A Survey on Unlearning in Large Language Models
Ruichen Qiu, Jiajun Tan, Jiayue Pu, Honglin Wang, Xiao-Shan Gao, Fei Sun
TL;DR
The paper surveys unlearning in large language models, addressing privacy, copyright, and safety risks from memorized data. It articulates a phase-based taxonomy spanning training-time, post-training, and inference-time interventions, with a dual emphasis on parameter modification versus parameter selection and a goal that $M_u$ approximates the retrained model $M_r$ trained on $D_r$. It provides a multidimensional evaluation framework, covering 18 benchmarks and decomposing knowledge-memorization metrics into 10 categories alongside model utility, robustness, and efficiency measures. It also discusses challenges in definition, multilinguality, real-world deployment, and verifiable unlearning, and outlines future directions including specialized architectures, tool-enabled unlearning, robust verification, and scalable deployment.
Abstract
Large Language Models (LLMs) demonstrate remarkable capabilities, but their training on massive corpora poses significant risks from memorized sensitive information.
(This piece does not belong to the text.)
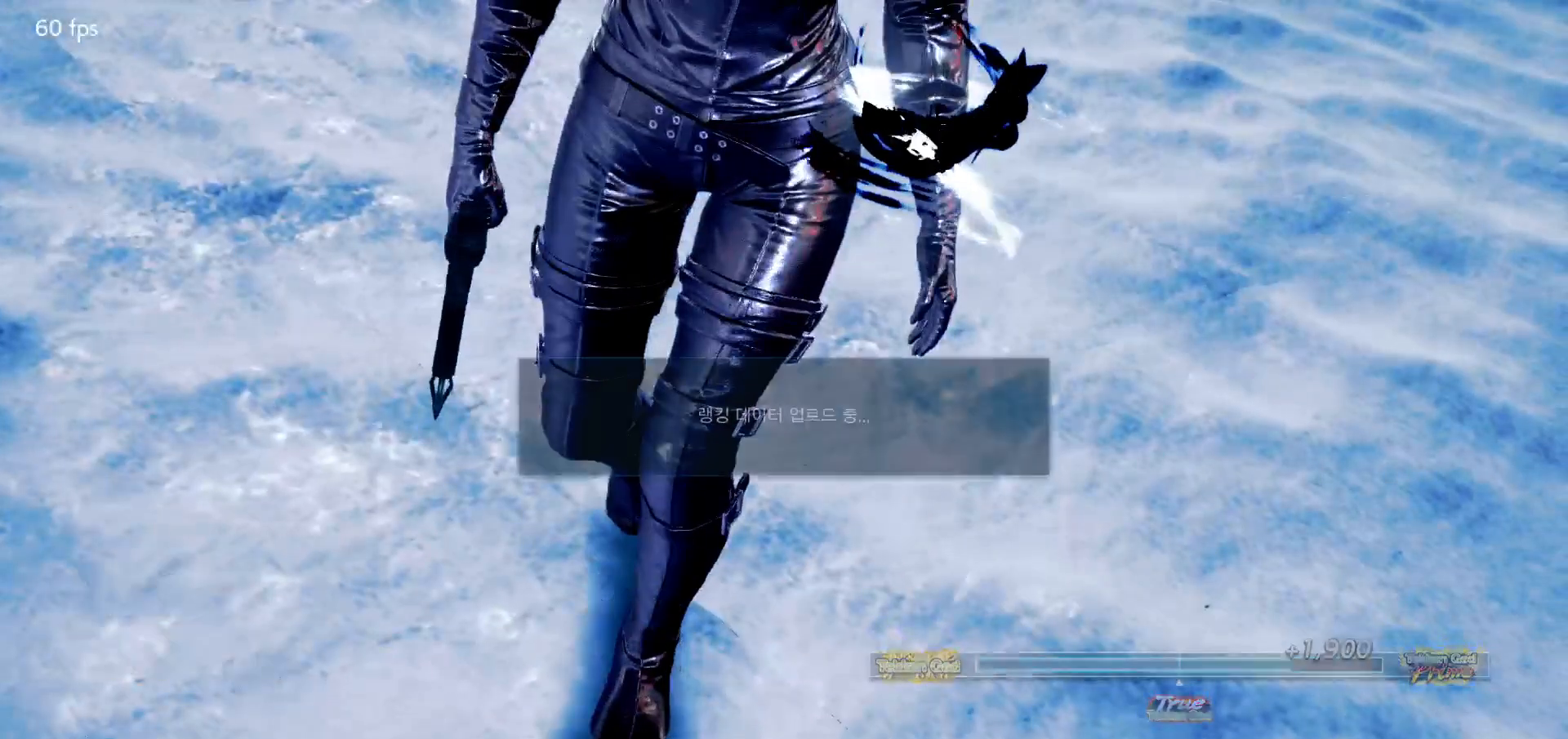
Gameplay with a controller (arcade stick); each line is a JSON object with the inputs held at the frame after it. "button_events" lists button changes between this image and that frame as [ms after this image, input, new state], when the widget could be followed in between (sticks are given only as held states). Not read: L3 R3.
{"buttons": [], "left_stick": "center", "button_events": [[17, "START", "up"], [83, "START", "down"], [150, "START", "up"], [217, "START", "down"], [283, "START", "up"], [367, "START", "down"], [433, "START", "up"]]}
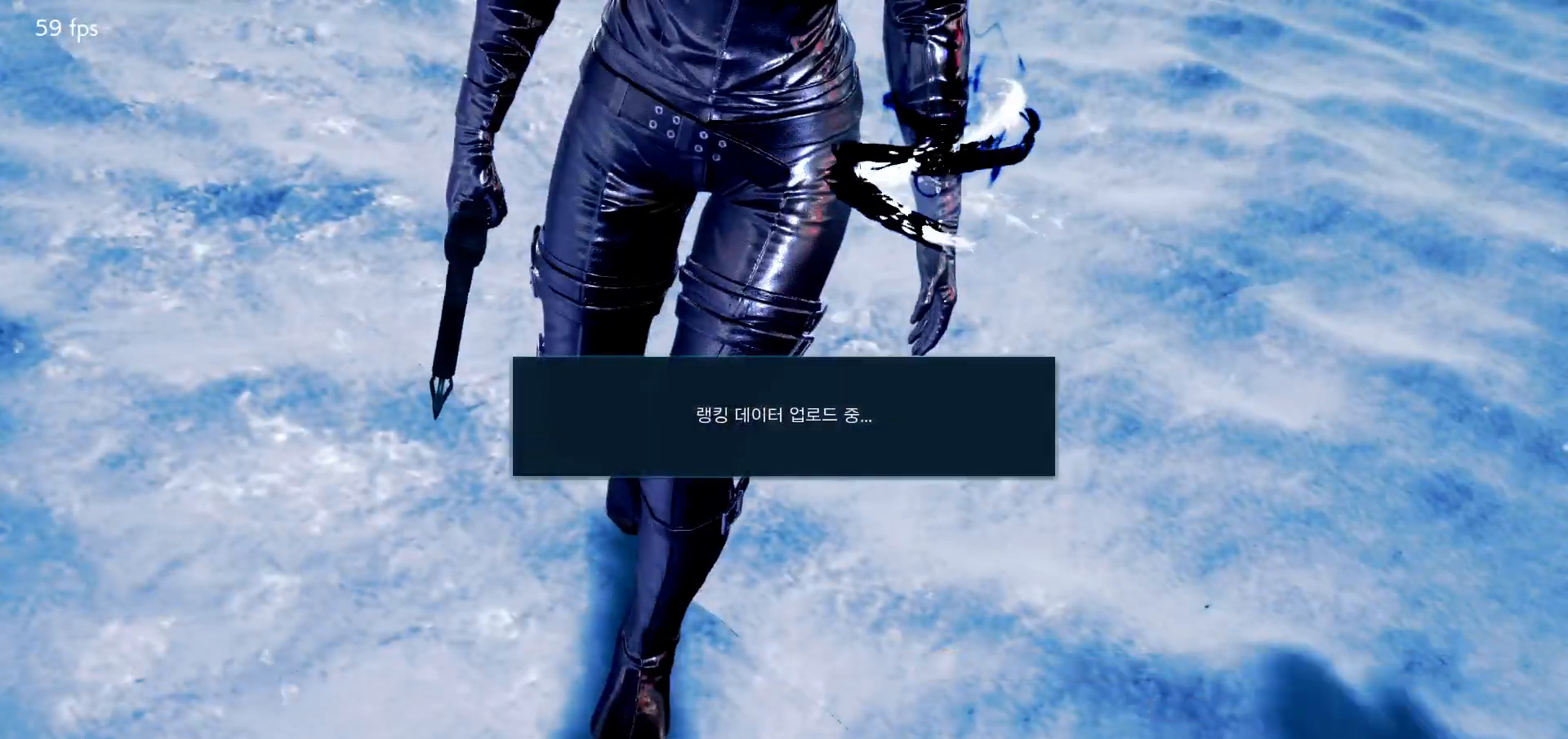
{"buttons": [], "left_stick": "center", "button_events": [[17, "START", "down"], [83, "START", "up"]]}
To mitigate these issues and align with legal standards, unlearning has emerged as a critical technique to selectively erase specific knowledge from LLMs without compromising their overall performance. This survey provides a systematic review of over 180 papers on LLM unlearning published since 2021. First, it introduces a novel taxonomy that categorizes unlearning methods based on the phase in the LLM pipeline of the intervention. This framework further distinguishes between parameter modification and parameter selection strategies, thus enabling deeper insights and more informed comparative analysis. Second, it offers a multidimensional analysis of evaluation paradigms. For datasets, we compare 18 existing benchmarks from the perspectives of task format, content, and experimental paradigms to offer actionable guidance. For metrics, we move beyond mere enumeration by dividing knowledge memorization metrics into 10 categories to analyze their advantages and applicability, while also reviewing metrics for model utility, robustness, and efficiency. By discussing current challenges and future directions, this survey aims to advance the field of LLM unlearning and the development of secure AI systems.